Plínio defende estatização total da saúde no Brasil

Para o candidato do PSOL à Presidência, estatizar é a "única forma de um homem pobre ter o mesmo tratamento de um homem rico"

Agência Brasil |

O candidato do PSOL à Presidência da República, Plínio Sampaio, voltou a defender nesta terça-feira a estatização de toda a rede de saúde privada. O socialista também criticou a transferência da gestão de hospitais públicos para a responsabilidade de organizações sociais, prática que, segundo ele, tem agravado a crise no setor de saúde pública.

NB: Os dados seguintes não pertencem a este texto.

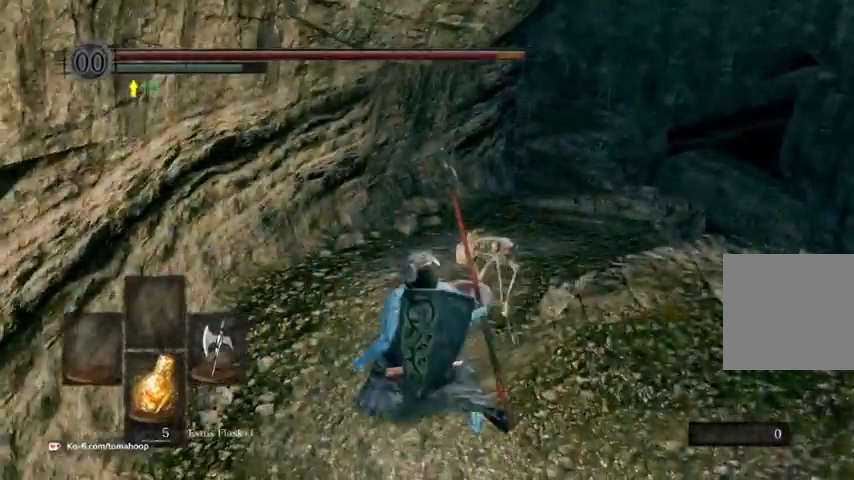
{"dt_ms": 500, "buttons": ["B"], "left_stick": "up", "right_stick": "down-right"}
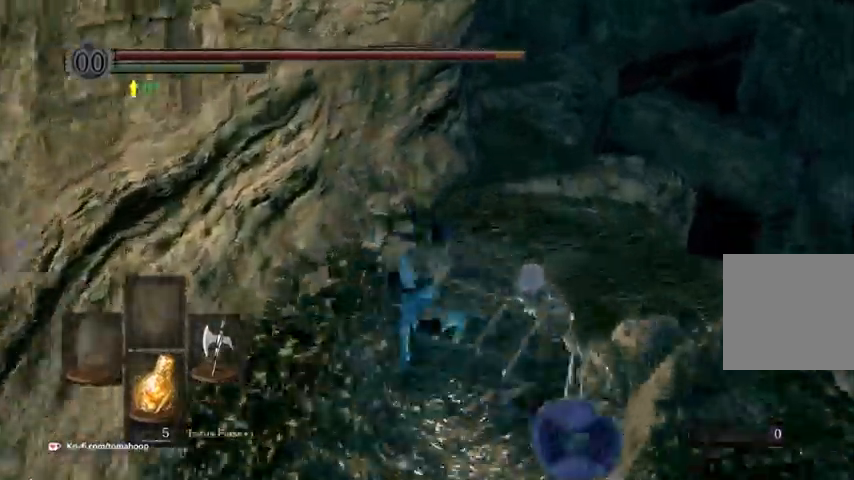
{"dt_ms": 500, "buttons": ["B"], "left_stick": "up", "right_stick": "up-right", "events": [[67, "right_stick", "down"], [167, "right_stick", "center"], [400, "right_stick", "up-right"]]}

"Não há porque privatizar hospital público. O programa do PSOL é estatizar todos os serviços de saúde, única forma de um homem pobre ter o mesmo tratamento de um homem rico. Sem isso, o rico sempre será atendido imediatamente e o pobre terá que se sujeitar à disciplina do Sistema Único de Saúde (SUS): quatro meses para marcar uma consulta, um a dois anos para uma cirurgia", afirmou o candidato ao visitar, na capital paulista, o antigo Hospital Brigadeiro (atual Hospital de Transplantes Euryclides de Jesus Zerbini).

 Apesar de ter gasto cerca de R$ 37 milhões para reformar e reequipar o hospital, no início do ano, o governo estadual transferiu a gestão da unidade para a responsabilidade da Associação Paulista para o Desenvolvimento da Medicina (APDM), entidade sem fins lucrativos ligada à Universidade Federal de São Paulo (Unifesp).

 "Isso é uma terceirização e, portanto, eu acho que ele [o hospital] deixou de ser público ao passar a ser gerenciado por uma organização social. Não vejo porque o próprio Estado não pode administrar", disse Plínio. O superintendente do hospital, Otávio Becker, contestou o candidato afirmando que "o atendimento é feito 100% por meio do SUS".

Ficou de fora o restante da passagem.